BEGIN SOURCE MATERIAL

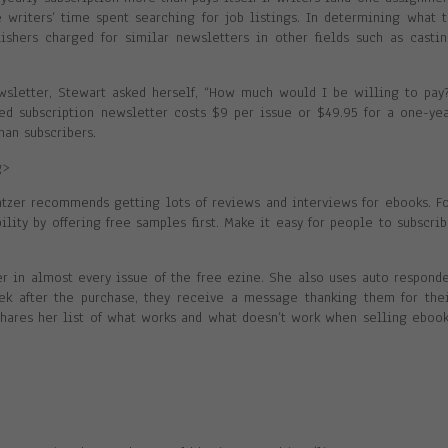
e writers’ time spent searching for job listings. In determining what 
shers charged for similar newsletters in other fields such as casti
sletter, Stewart asked herself, “How much would I be willing to pay
sed subscription newsletter costs $9 per issue or $49.95 for a one-ye
han subscribers.
g>
latzer recommends getting lots of reviews and interviews for ebooks. F
ility by offering free samples first. Make it easy for people to subscri
r in almost every issue of the free ezine. She also uses auto respond
k after the purchase, they receive a message thanking them for the
 shares her list of what works and what doesn’t work when selling eboo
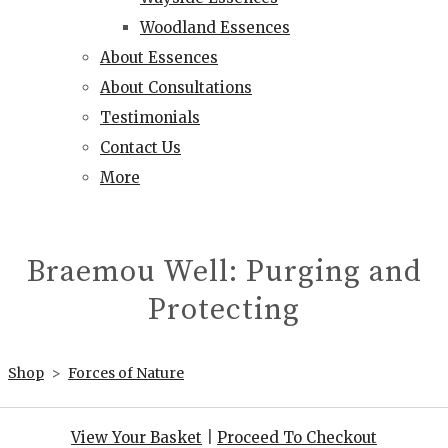
Woodland Essences
About Essences
About Consultations
Testimonials
Contact Us
More
Braemou Well: Purging and
Protecting
Shop
>
Forces of Nature
View Your Basket
|
Proceed To Checkout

END SOURCE MATERIAL

## WHAT TO PRODUCE:
The records are to be retyped in full and exactly, with no image carried over.

## TASK ANSWER:
e writers’ time spent searching for job listings. In determining what 
shers charged for similar newsletters in other fields such as casti
sletter, Stewart asked herself, “How much would I be willing to pay
sed subscription newsletter costs $9 per issue or $49.95 for a one-ye
han subscribers.
g>
latzer recommends getting lots of reviews and interviews for ebooks. F
ility by offering free samples first. Make it easy for people to subscri
r in almost every issue of the free ezine. She also uses auto respond
k after the purchase, they receive a message thanking them for the
 shares her list of what works and what doesn’t work when selling eboo
Woodland Essences
About Essences
About Consultations
Testimonials
Contact Us
More
Braemou Well: Purging and
Protecting
Shop
>
Forces of Nature
View Your Basket
|
Proceed To Checkout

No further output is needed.